Four times as many deaths occur in flu seasons dominated by H3N2, says the National Institute of Health (NIH) and elderly people are typically among the most vulnerable.

"This year’s H3N2 seems to be especially severe: in Australia in the winter just past, it caused more than three-quarters of all flu cases (see diagram)," MacKenzie said, "and more than 2.5 times more people than usual sought medical help. The likelihood of dying was relatively high, with most deaths among elderly people -- although not all."

The 1918 flu pandemic killed healthy adults as well as the elderly and very young. A pandemic is when a virus emerges that isn't the normal variation of the previous year's mutation, but a completely novel mutation against which the broad population has no immunity.

"In 1918, many people over 71 were also protected, since a related winter virus seems to have circulated before 1847," MacKenzie wrote. "But the Spanish flu was a bird flu that learned to transmit between mammals, and was equipped with fast gene-replicating enzymes that were adapted well to birds, but deadly in mammals. Young adults especially died in droves."

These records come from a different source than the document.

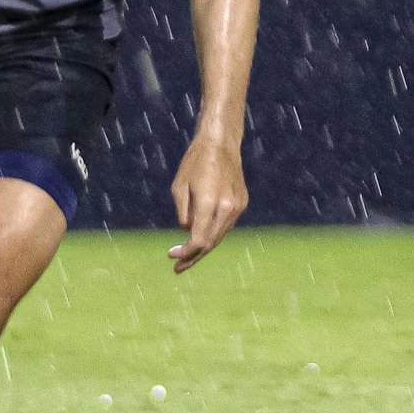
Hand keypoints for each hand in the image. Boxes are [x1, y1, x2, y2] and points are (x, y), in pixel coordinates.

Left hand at [167, 134, 246, 273]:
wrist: (220, 144)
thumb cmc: (195, 162)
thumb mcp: (179, 186)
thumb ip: (183, 212)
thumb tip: (188, 231)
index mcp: (210, 202)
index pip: (199, 239)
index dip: (185, 252)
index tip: (171, 256)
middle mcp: (227, 207)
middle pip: (211, 242)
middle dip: (193, 257)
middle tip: (178, 268)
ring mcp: (237, 206)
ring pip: (220, 236)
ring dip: (204, 249)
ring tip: (188, 259)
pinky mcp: (242, 203)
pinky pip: (226, 225)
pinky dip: (214, 234)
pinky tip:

The 1918 flu killed its victims via their own bodies' attempts to defend against it. Patients drowned when their lungs filled with blood and other fluids as their systems frantically tried to fight off the invading virus.

Victims' lungs would become so degraded that air would escape into their other tissues, causing syndromes called pneumomediastin and subcutaneous emphysema. Nurses named the syndrome "Rice Krispie skin" because the bubbles of trapped gas under the skin would raise blisters in the flesh that crackled when patients were moved.

Scientists are still struggling to understand what makes some flu viruses more lethal than others. The key seems to be a combination of the virus' own built-in weaponry and our immune system's ability to recognize the virus as a threat and take action against it.

Derek Smith at the University of Cambridge told New Scientist that this year's H3N2 -- nicknamed the "Aussie flu" -- strain could be taking advantage of both.

Fortunately, the Aussie flu -- while highly infective and severe -- is not expected to be as lethal as the 1918 pandemic, but it could be enough to wake the world to the threat posed by a disease that most people think of as an inconvenience, not a lethal threat.

A killer pandemic is on the way, however.

MacKenzie said, "The real problem, say epidemiologists, is that flu is so familiar. It can be mild -- except when it isn’t. Until we recognize flu for the killer it is, we won’t do better at stopping it."